A ação conta com a atuação integrada das instituições parceiras e o apoio de conciliadores e mediadores capacitados, garantindo maior padronização e efetividade nas audiências realizadas ao longo dos três dias de trabalho.
Representam o Ministério Público de Mato Grosso no mutirão os promotores de Justiça Adalberto Biazotto Junior, Miguel Slhessarenko e Marcelo Vacchiano.
O promotor de Justiça Adalberto Biazotto destacou que a iniciativa amplia a política de resolução consensual de conflitos ambientais já desenvolvida pela instituição.
“Esse trabalho segue a sistemática da conciliação. E agora o Compor, do Ministério Público, está abarcando processos de segundo grau. São processos judiciais ambientais que já detêm uma sentença de primeiro grau, mas nada impede que nós consigamos avançar em acordos”, afirmou.
O promotor ressaltou que os procedimentos adotados seguem critérios técnicos e padronizados, sempre com foco na proteção ambiental e na busca por soluções equilibradas para os envolvidos.
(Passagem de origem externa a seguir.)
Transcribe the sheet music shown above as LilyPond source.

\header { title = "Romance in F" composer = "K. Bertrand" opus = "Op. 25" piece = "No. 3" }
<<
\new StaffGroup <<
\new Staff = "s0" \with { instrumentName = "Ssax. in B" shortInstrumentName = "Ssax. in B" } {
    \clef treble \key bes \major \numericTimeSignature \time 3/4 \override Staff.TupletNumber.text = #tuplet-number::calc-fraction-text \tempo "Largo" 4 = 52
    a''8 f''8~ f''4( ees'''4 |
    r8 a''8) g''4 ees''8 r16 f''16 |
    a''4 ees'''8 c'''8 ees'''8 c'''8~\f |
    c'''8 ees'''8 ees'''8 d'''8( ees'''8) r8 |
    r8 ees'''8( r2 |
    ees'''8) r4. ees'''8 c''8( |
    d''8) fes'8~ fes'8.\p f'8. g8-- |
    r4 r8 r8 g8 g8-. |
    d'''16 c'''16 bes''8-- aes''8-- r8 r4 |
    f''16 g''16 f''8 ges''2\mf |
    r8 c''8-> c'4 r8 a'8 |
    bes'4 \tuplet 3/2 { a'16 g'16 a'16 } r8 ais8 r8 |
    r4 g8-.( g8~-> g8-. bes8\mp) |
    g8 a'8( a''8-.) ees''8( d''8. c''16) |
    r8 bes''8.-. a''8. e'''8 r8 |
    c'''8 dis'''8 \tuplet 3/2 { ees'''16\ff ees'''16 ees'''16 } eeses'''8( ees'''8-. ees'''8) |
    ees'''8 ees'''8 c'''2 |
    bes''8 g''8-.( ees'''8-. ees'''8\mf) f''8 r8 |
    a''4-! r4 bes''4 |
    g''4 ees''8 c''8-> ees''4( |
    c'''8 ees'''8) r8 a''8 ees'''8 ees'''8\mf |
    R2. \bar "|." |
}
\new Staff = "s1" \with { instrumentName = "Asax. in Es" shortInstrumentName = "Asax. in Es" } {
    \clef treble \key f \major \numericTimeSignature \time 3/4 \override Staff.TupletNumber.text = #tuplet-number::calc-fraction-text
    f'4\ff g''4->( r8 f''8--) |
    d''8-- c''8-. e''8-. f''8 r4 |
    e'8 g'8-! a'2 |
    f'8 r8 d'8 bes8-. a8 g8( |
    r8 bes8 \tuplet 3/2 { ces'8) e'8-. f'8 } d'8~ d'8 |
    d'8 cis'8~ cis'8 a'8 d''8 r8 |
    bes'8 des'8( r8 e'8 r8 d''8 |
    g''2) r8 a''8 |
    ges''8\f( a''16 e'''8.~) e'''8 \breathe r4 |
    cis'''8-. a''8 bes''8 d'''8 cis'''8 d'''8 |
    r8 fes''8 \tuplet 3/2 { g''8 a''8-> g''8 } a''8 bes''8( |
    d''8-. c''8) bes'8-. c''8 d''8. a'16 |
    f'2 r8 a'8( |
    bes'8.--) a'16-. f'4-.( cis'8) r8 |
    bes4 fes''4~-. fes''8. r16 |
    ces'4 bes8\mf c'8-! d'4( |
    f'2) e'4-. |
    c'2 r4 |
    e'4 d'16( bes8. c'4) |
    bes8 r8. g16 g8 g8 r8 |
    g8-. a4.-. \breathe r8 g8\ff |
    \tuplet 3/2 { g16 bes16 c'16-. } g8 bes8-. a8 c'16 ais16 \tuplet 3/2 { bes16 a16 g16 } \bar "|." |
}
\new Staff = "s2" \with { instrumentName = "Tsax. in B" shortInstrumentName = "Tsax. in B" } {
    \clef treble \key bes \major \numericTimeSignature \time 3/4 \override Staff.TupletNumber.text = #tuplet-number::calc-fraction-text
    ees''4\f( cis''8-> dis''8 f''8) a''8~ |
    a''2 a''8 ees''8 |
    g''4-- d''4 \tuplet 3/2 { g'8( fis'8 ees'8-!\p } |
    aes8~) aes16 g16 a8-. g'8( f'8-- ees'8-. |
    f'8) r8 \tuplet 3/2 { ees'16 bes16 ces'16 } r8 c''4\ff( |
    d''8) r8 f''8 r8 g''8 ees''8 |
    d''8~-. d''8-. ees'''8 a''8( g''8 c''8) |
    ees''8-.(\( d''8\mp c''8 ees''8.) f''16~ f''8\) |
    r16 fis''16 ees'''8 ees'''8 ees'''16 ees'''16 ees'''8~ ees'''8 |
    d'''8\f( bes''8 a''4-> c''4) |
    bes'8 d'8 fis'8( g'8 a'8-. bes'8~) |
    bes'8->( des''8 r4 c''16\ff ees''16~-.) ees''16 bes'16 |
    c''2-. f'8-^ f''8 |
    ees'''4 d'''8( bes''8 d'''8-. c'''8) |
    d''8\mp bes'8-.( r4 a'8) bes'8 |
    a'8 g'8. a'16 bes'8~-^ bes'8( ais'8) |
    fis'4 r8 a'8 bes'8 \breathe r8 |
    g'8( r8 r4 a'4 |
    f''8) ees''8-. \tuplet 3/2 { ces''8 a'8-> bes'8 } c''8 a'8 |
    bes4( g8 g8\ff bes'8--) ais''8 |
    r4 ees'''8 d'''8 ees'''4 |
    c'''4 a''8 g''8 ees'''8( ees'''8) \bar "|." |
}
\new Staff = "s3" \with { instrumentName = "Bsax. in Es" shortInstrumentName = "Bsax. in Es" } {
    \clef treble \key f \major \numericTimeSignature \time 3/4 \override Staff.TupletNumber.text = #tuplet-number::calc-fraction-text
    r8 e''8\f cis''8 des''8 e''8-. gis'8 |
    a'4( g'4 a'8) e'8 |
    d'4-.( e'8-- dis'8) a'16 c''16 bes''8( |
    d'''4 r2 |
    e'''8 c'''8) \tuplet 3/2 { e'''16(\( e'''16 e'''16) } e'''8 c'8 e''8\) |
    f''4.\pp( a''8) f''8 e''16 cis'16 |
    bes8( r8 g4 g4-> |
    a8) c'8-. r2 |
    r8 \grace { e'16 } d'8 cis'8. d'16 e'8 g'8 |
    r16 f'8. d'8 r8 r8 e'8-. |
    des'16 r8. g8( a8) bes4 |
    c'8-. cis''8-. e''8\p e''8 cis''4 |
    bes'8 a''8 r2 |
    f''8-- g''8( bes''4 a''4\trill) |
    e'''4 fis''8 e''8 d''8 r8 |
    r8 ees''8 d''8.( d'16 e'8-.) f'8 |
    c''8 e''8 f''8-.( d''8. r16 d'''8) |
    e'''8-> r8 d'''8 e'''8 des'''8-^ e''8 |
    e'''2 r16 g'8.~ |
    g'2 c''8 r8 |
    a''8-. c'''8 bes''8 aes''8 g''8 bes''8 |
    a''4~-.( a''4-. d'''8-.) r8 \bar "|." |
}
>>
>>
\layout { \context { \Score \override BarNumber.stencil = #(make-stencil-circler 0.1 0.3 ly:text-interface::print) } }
“Seguimos uma sistemática, uma padronização e sempre priorizando a proteção do meio ambiente, sem nos descuidarmos do aspecto social, principalmente quando se trata de pequenos proprietários rurais, sem histórico de degradação ambiental”, explicou.
Segundo Adalberto Biazotto, a conciliação representa uma alternativa capaz de tornar mais eficiente a resolução dos conflitos ambientais, proporcionando benefícios tanto para o meio ambiente quanto para a sociedade.
A expectativa é de que o mutirão contribua para ampliar a resolução consensual dos litígios ambientais, promovendo a recuperação de áreas degradadas, a adequação às normas ambientais e a construção de soluções mais rápidas e efetivas para os casos em tramitação na Justiça.